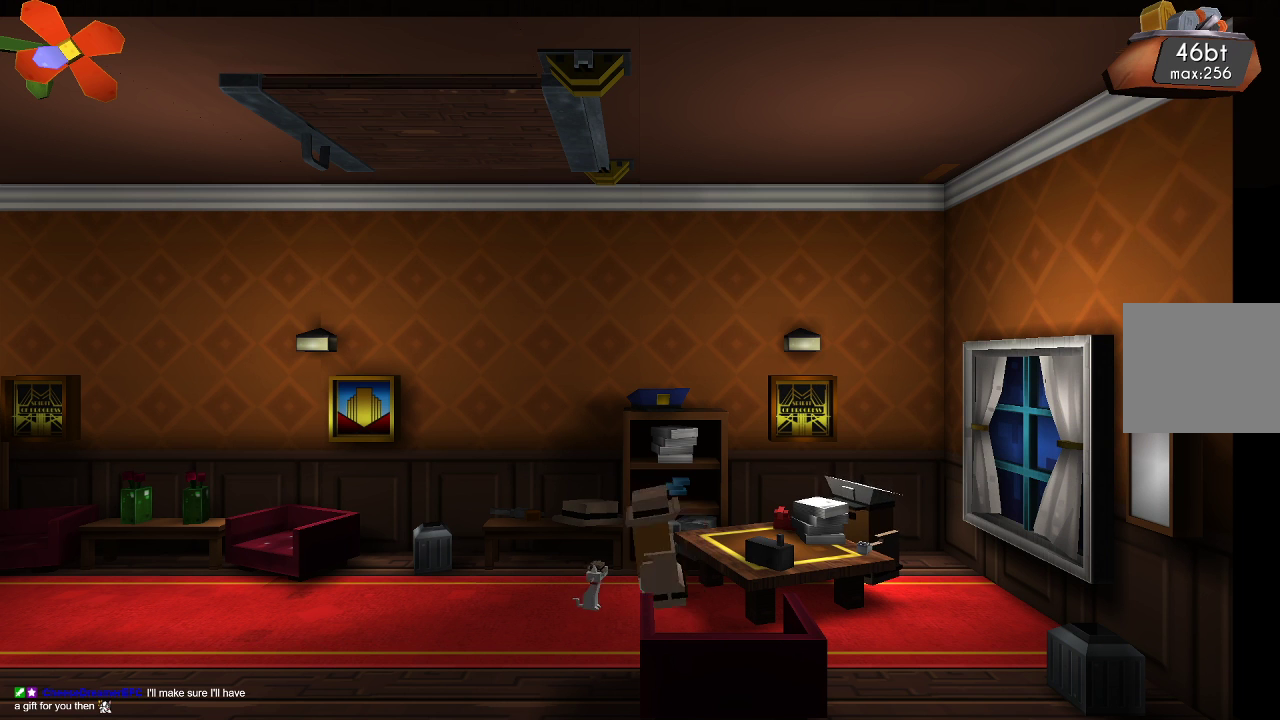
{"buttons": [], "left_stick": "right", "right_stick": "center", "events": [[200, "left_stick", "right"]]}
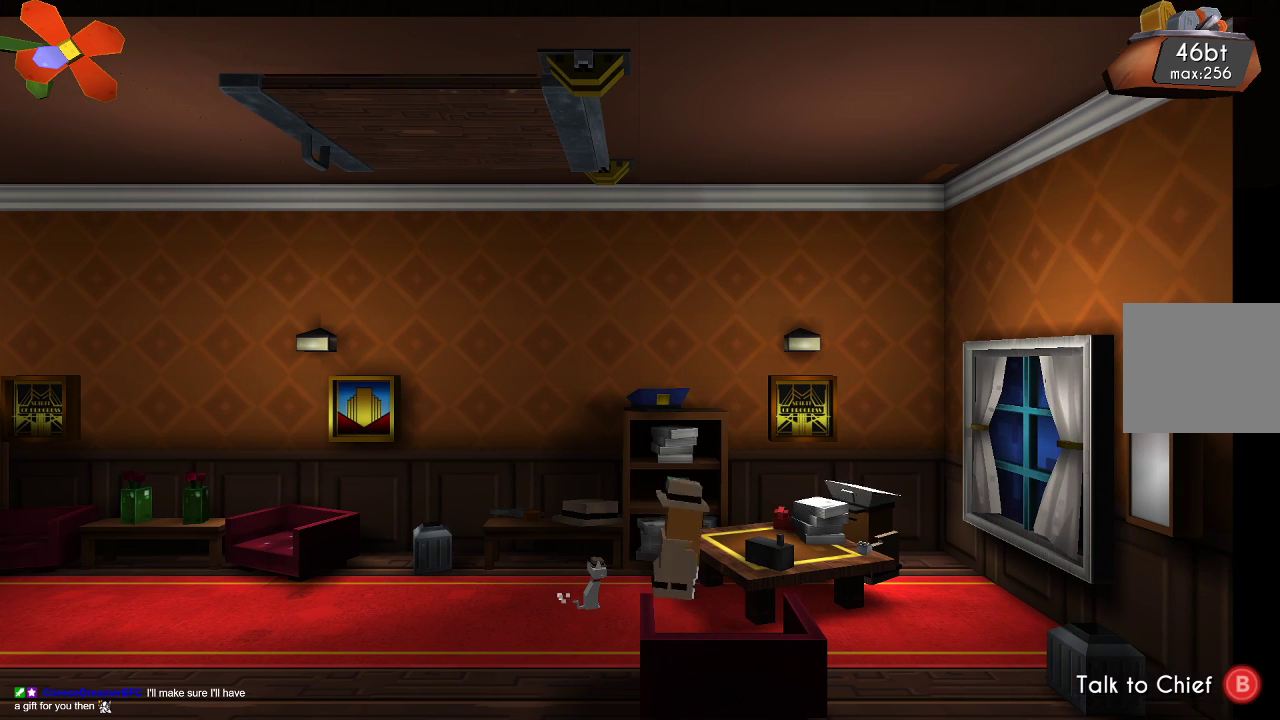
{"buttons": [], "left_stick": "center", "right_stick": "center", "events": [[67, "left_stick", "center"], [267, "CIRCLE", "down"], [433, "CIRCLE", "up"]]}
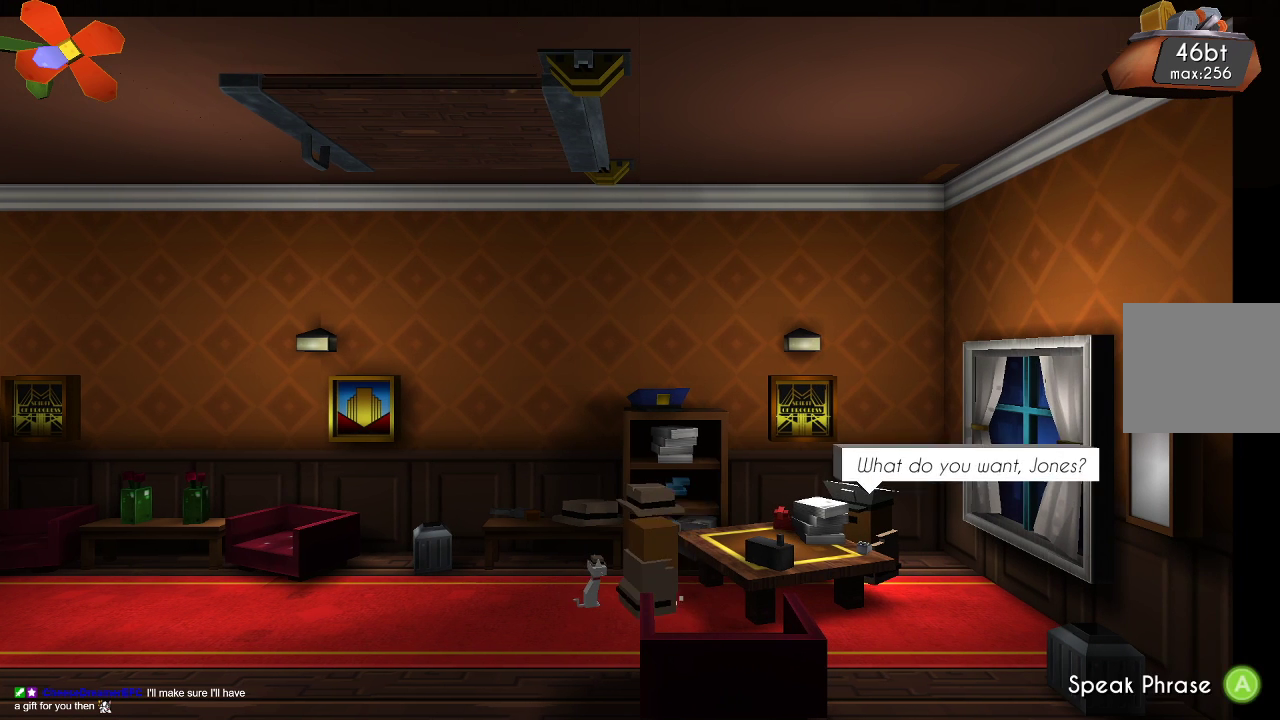
{"buttons": [], "left_stick": "center", "right_stick": "center", "events": []}
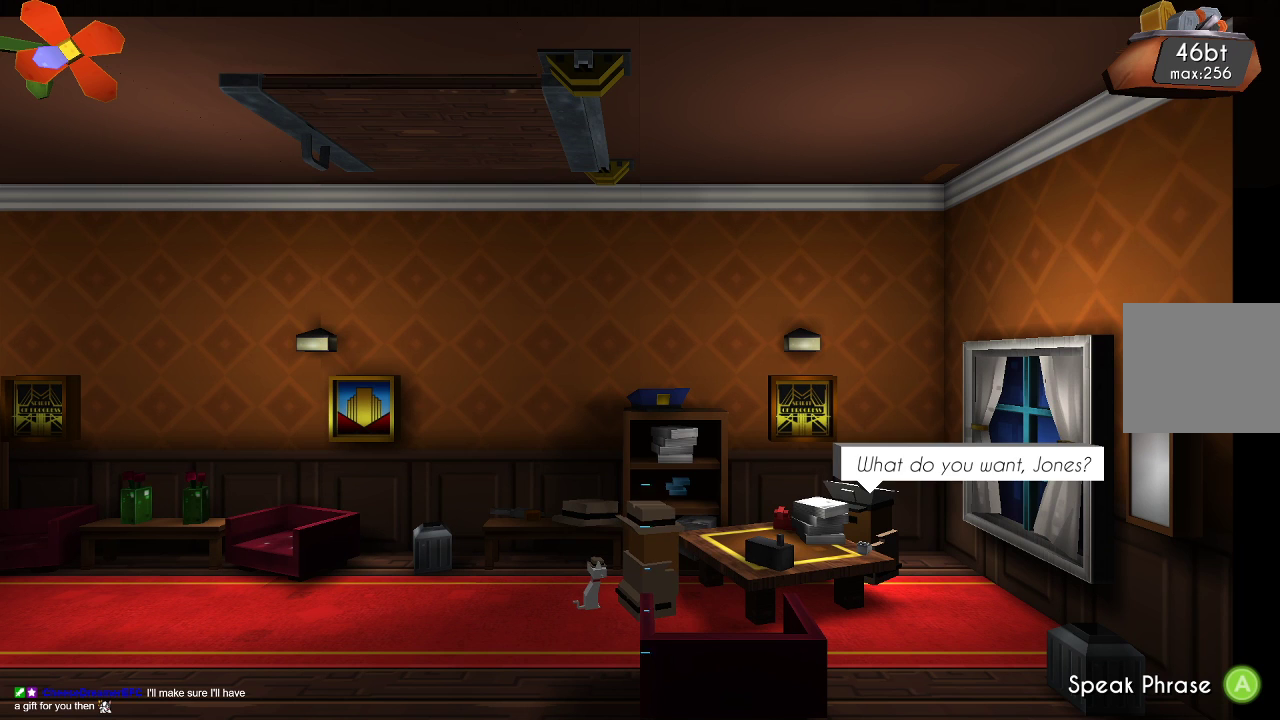
{"buttons": [], "left_stick": "center", "right_stick": "center", "events": [[67, "CROSS", "down"], [200, "CROSS", "up"]]}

### Your task
A word-for-word transcription of the listing is needed, minus its images.

### Your solution
{"buttons": [], "left_stick": "right", "right_stick": "center", "events": [[200, "left_stick", "right"]]}
{"buttons": [], "left_stick": "center", "right_stick": "center", "events": [[67, "left_stick", "center"], [267, "CIRCLE", "down"], [433, "CIRCLE", "up"]]}
{"buttons": [], "left_stick": "center", "right_stick": "center", "events": []}
{"buttons": [], "left_stick": "center", "right_stick": "center", "events": [[67, "CROSS", "down"], [200, "CROSS", "up"]]}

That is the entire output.